4. Over de vergoeding van de proceskosten die eiser vraagt, overweegt de rechtbank het volgende. De rechtbank kan een partij de proceskosten van de andere partij laten betalen (artikel 8:75 en 8:75a van de Awb en het Besluit proceskosten bestuursrecht (Bpb)).
5. Verweerder heeft niet gereageerd op het verzoek van eiser om een vergoeding van de proceskosten. De rechtbank leidt hieruit af dat verweerder er geen bezwaar tegen heeft om de proceskosten van eiser te vergoeden.
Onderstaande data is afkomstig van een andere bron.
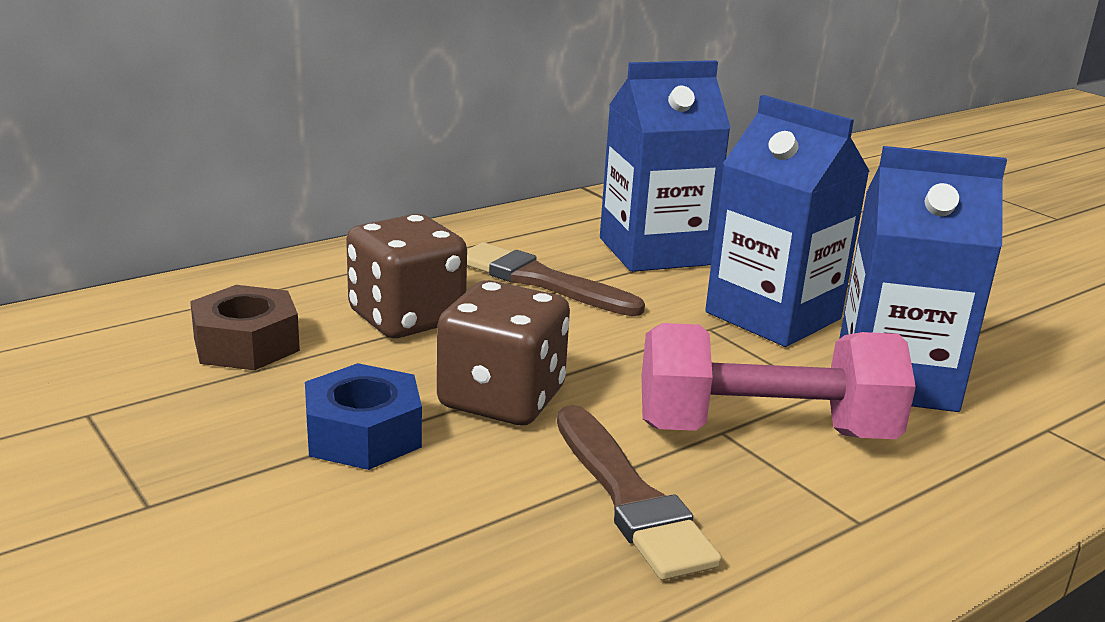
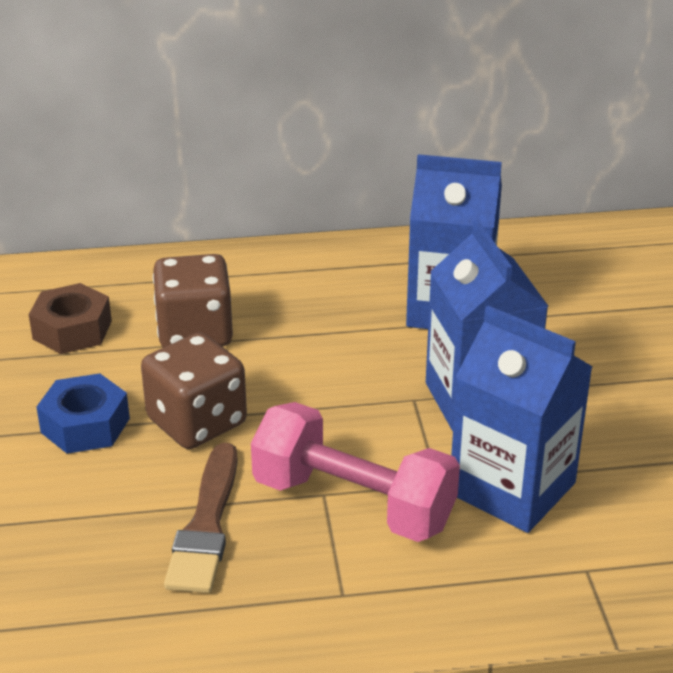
camera: 30 degrees right, 10 degrees up
brown brush [467,242,645,316] -> none

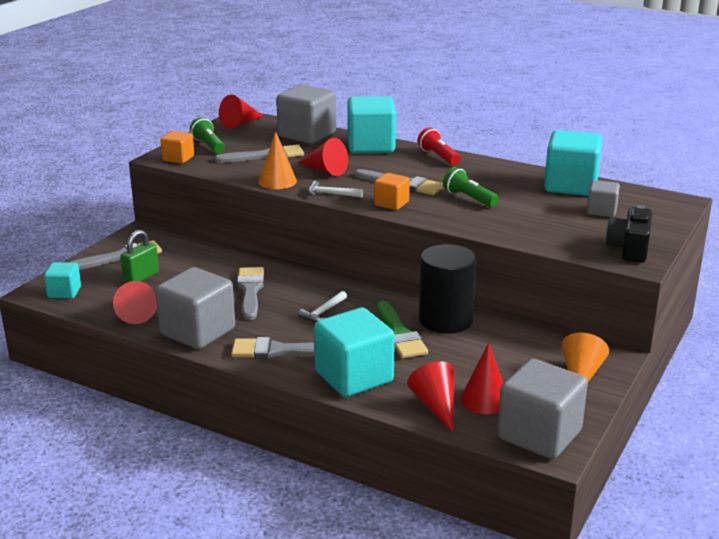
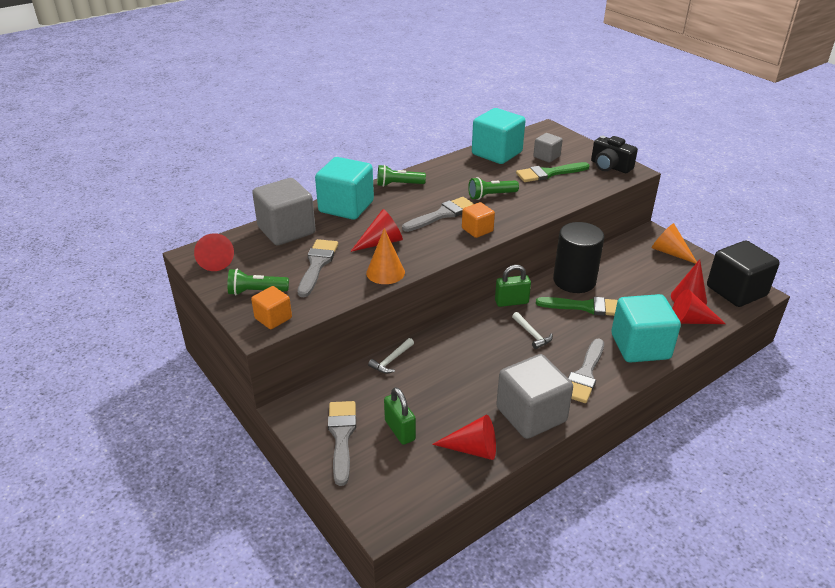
camera: 65 degrees left, 10 degrees up
turquoise cube [44,262,81,299] -> none
grey brush [237,267,264,320] -> none
white hammer [308,181,363,198] -> white hammer moved to [368,338,414,374]
red flashlight [418,127,460,165] -> green flashlight [377,165,426,187]
grey cube [497,359,588,459] -> black cube [707,241,780,307]
none -> green padlock [495,265,531,307]
none -> green brush [516,162,590,182]

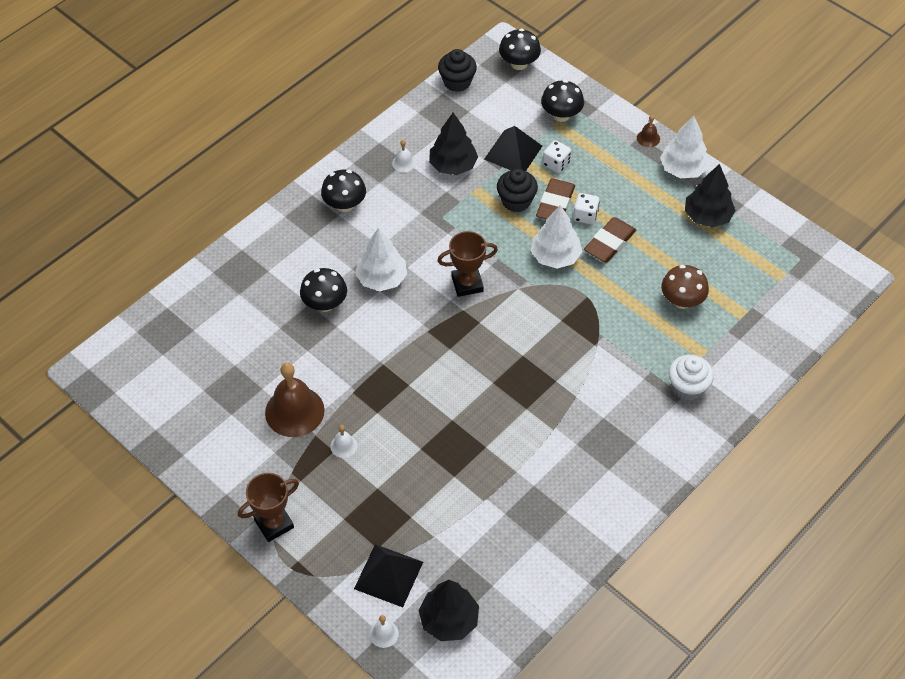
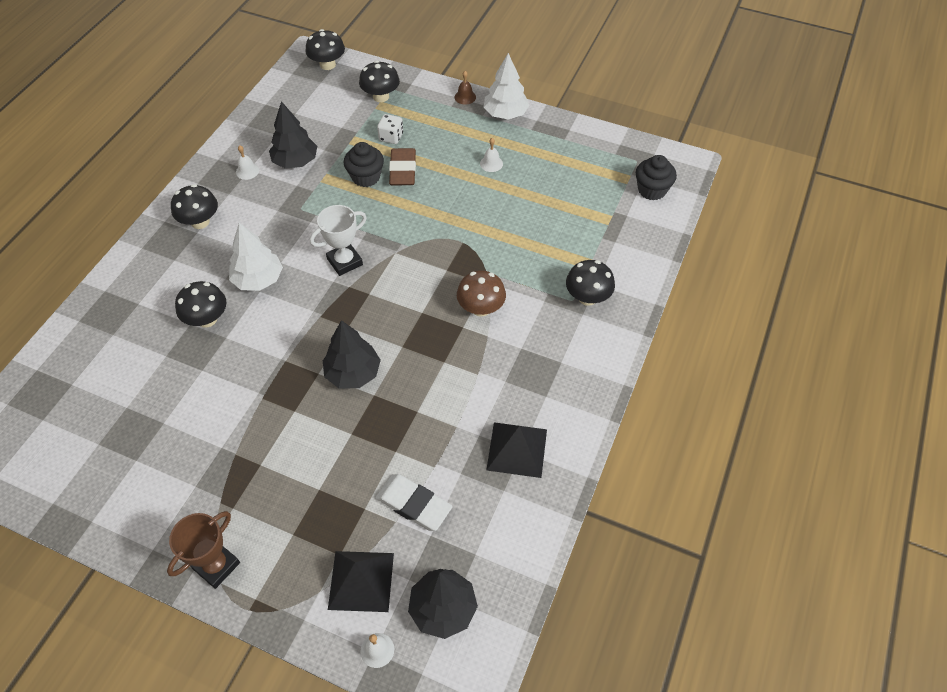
camera: 20 degrees left, 0 degrees up
brown bell [265,363,325,437] -> none
white bell [330,425,357,458] -> white bell moved to [480,138,503,172]
black cupcake [438,49,477,92] -> black cupcake moved to [636,155,677,200]
brown trophy [438,231,498,297] -> white trophy [310,205,367,276]
black pyramid [484,126,542,171] -> black pyramid moved to [486,422,547,478]
white tree [531,205,583,269] -> none
white dice [573,193,600,225] -> none
brown eraser [584,217,636,262] -> none
brown mushroom [661,265,709,309] -> brown mushroom moved to [457,271,506,317]
white cupcake [669,355,714,401] -> black mushroom [566,260,615,306]
black tree [685,164,736,228] -> black tree moved to [323,320,381,388]
none -> white eraser [376,474,453,531]

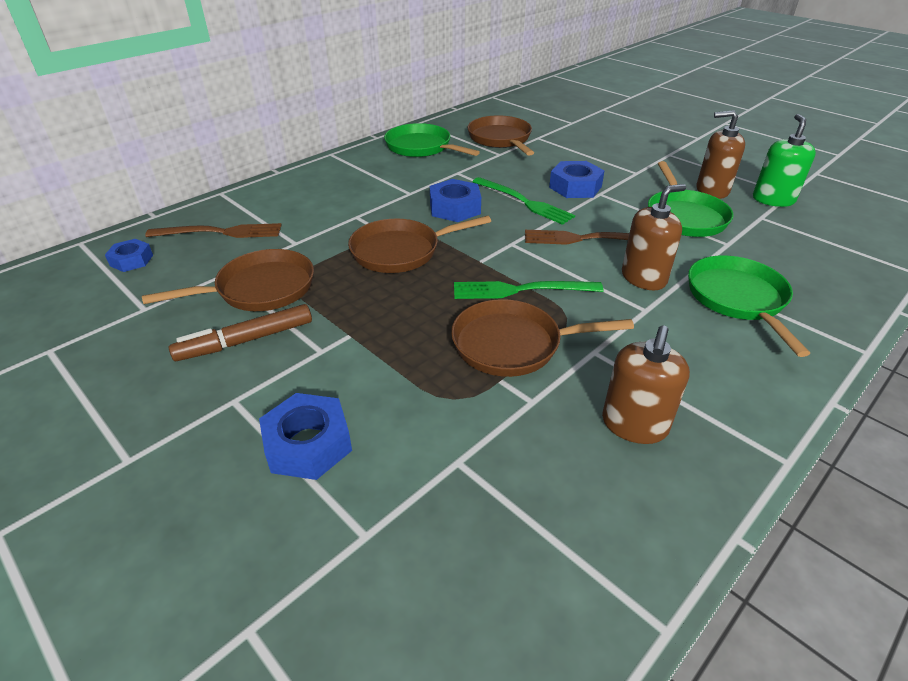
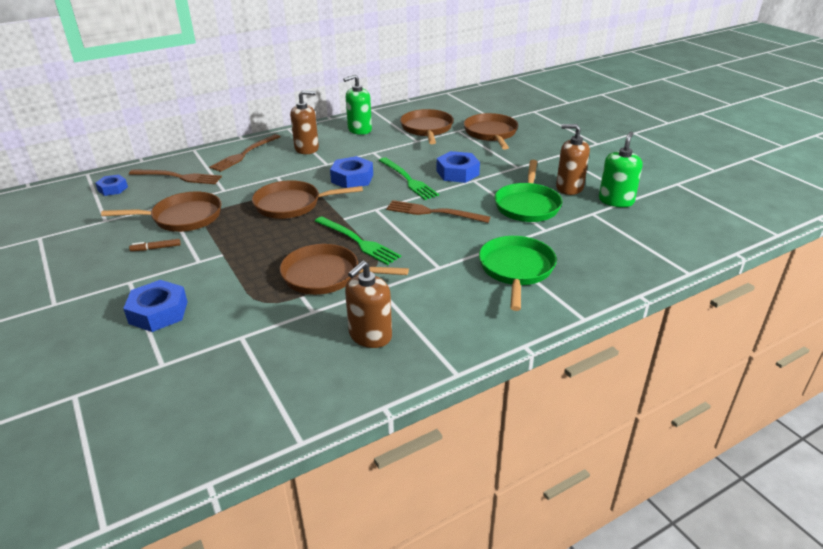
camera: 15 degrees right, 5 degrees down
brown marker [169,304,312,361] -> brown marker [129,239,181,251], size x0.52
green pan [384,123,480,157] -> green soap dispenser [343,74,372,135]
green fork [454,281,603,299] -> green fork turned 150 degrees counterclockwise [315,217,401,265]
brown soap dispenser [622,184,686,290] -> brown soap dispenser moved to [290,90,319,154]
none -> brown fork [209,134,280,172]
none -> brown pan [464,113,518,150]

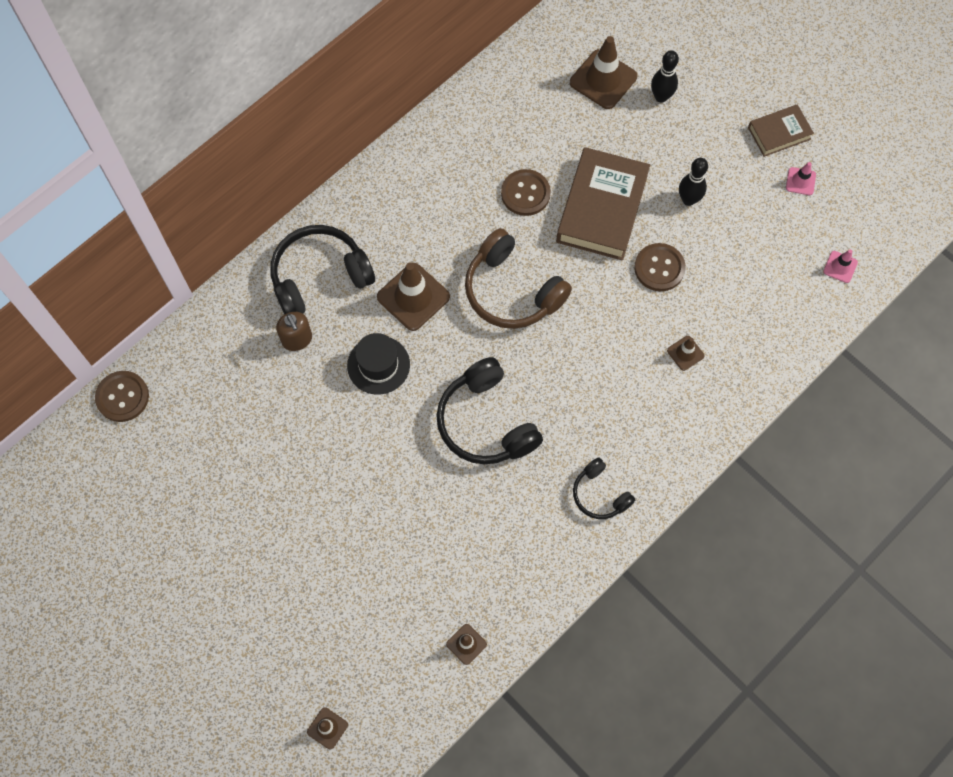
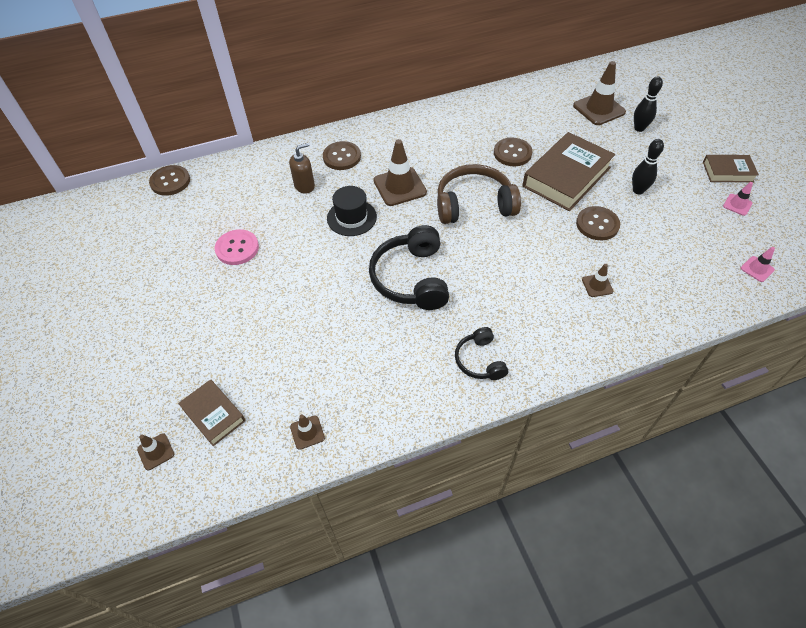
camera: 25 degrees right, 15 degrees down
black headphones [271,225,375,315] -> brown button [323,141,361,170]
brown soap dispenser [276,312,312,351] -> brown soap dispenser turned 120 degrees counterclockwise [289,143,315,194]
brown headphones [465,228,572,329] -> brown headphones turned 105 degrees clockwise [437,164,521,224]
none -> brown book [178,379,246,446]
none -> pink button [215,229,259,265]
6. De rechtbank stelt de proceskosten van eiser die verweerder moet betalen vast op
€ 437,50. De rechtbank hanteert een wegingsfactor 0,5, omdat deze zaak van licht gewicht is. Daarbij neemt de rechtbank in aanmerking dat in dit geval sprake is van een beroep vanwege niet tijdig beslissen, waarbij het – al dan niet in geld uit te drukken – belang beperkt is en de aard van de zaak eenvoudig is. Dat geeft aanleiding om ten aanzien van het in onderdeel C1 van de bijlage bij het Bpb opgenomen gewicht van de zaak één categorie lager te hanteren dan ‘gemiddeld’. Verder zijn er geen kosten gemaakt die vergoed kunnen worden. Toegekend wordt € 437,50 (1 punt voor het indienen van het beroepschrift, met een waarde per punt van € 875,- en een wegingsfactor 0,5).

Beslissing

De rechtbank:
  • verklaart het beroep, voor zover gericht tegen het niet tijdig beslissen, niet-ontvankelijk;
  • veroordeelt verweerder in de proceskosten van eiser tot een bedrag van € 437,50.
Deze uitspraak is gedaan door mr. G.P. Loman, rechter, in aanwezigheid van mr. A.W. van Eerden, griffier.